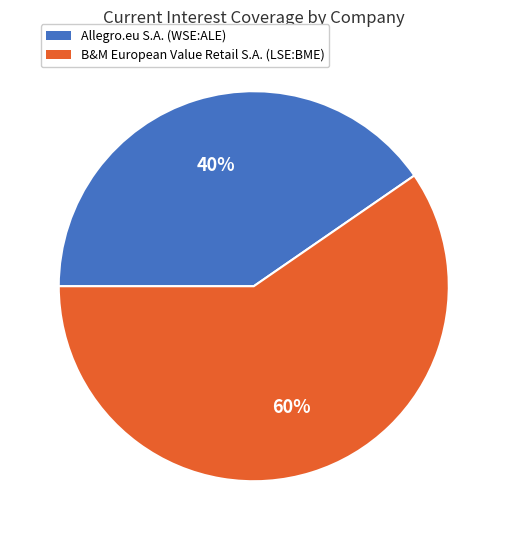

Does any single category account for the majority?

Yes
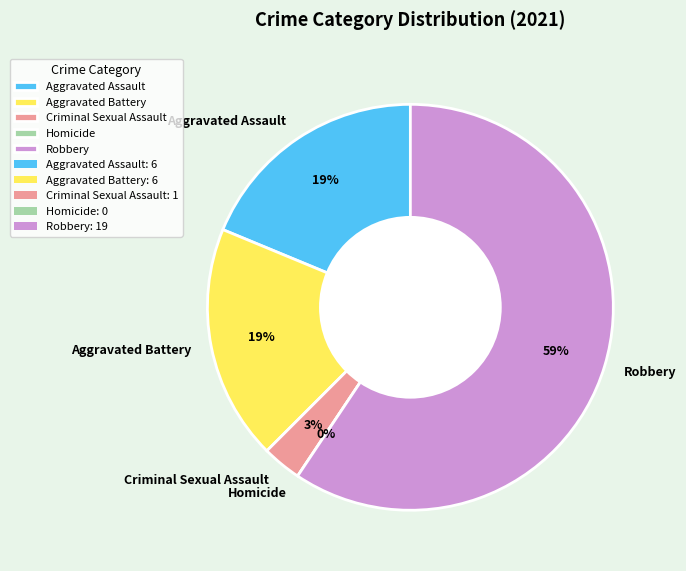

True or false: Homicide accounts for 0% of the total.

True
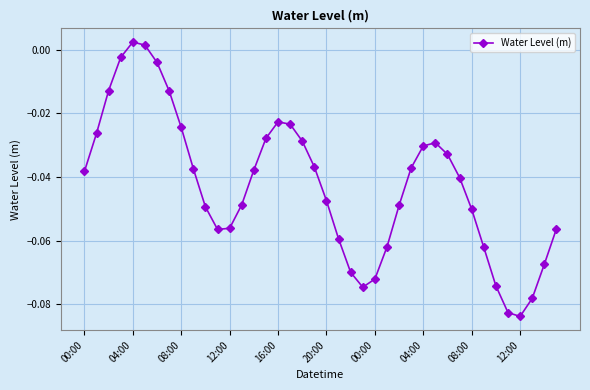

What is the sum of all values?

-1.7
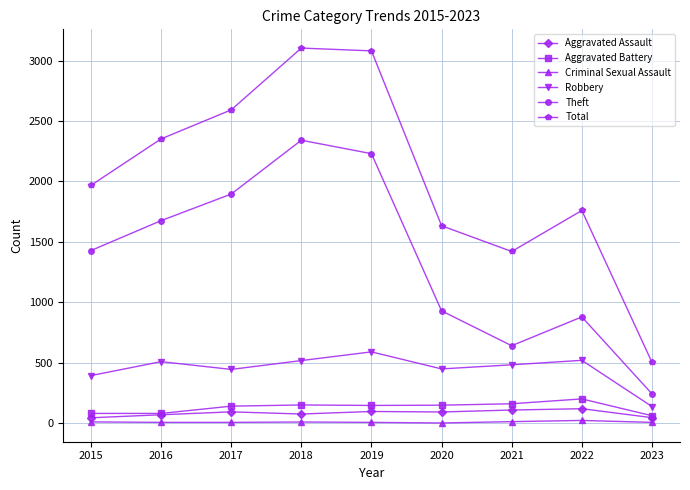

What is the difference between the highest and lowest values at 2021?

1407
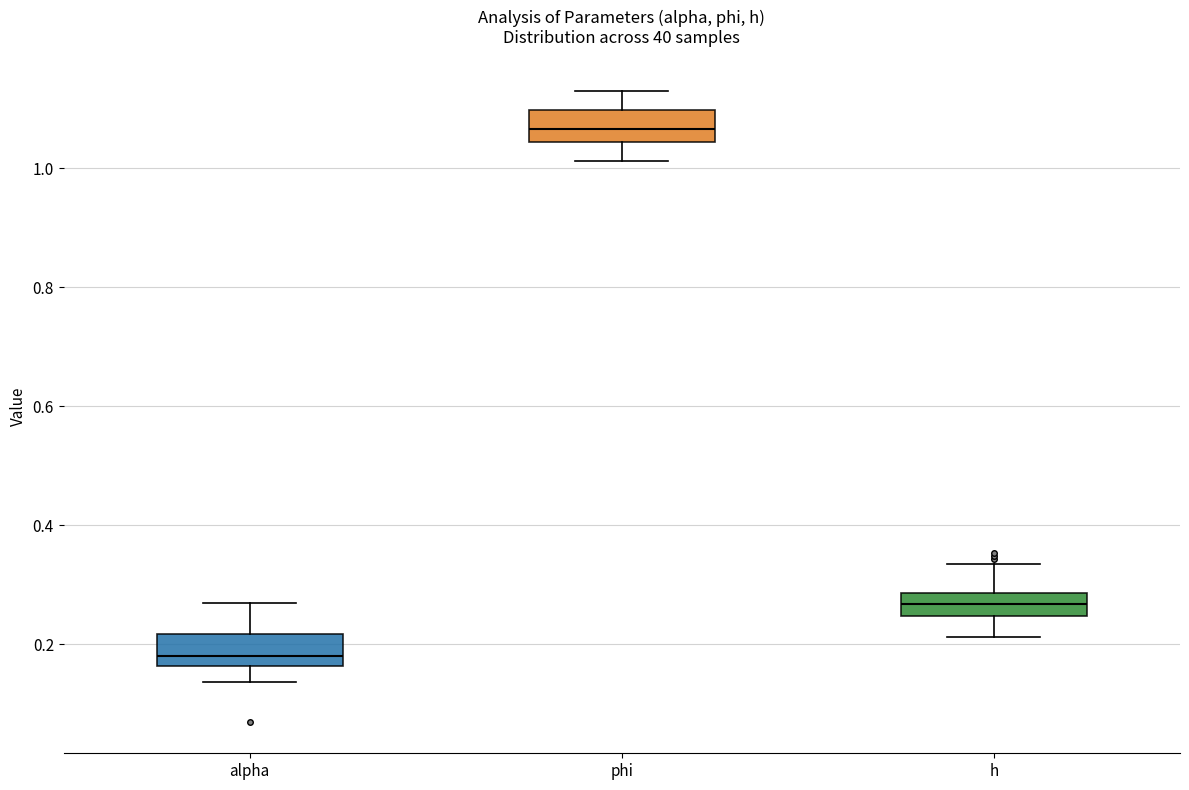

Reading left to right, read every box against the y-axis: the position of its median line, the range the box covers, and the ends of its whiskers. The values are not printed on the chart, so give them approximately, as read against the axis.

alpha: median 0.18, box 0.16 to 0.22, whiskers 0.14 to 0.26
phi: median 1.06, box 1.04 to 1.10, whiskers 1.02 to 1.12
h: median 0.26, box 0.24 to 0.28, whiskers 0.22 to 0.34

Exercise directions ->
Please print the part of the records that opens with the line containing "What is the difference" and closes with the last line of the records, both included, reproducing each line precisely and nothing else. Leave the pictures out.

Task result ->
What is the difference between the highest and lowest values at 2021?

1407

Reading left to right, read every box against the y-axis: the position of its median line, the range the box covers, and the ends of its whiskers. The values are not printed on the chart, so give them approximately, as read against the axis.

alpha: median 0.18, box 0.16 to 0.22, whiskers 0.14 to 0.26
phi: median 1.06, box 1.04 to 1.10, whiskers 1.02 to 1.12
h: median 0.26, box 0.24 to 0.28, whiskers 0.22 to 0.34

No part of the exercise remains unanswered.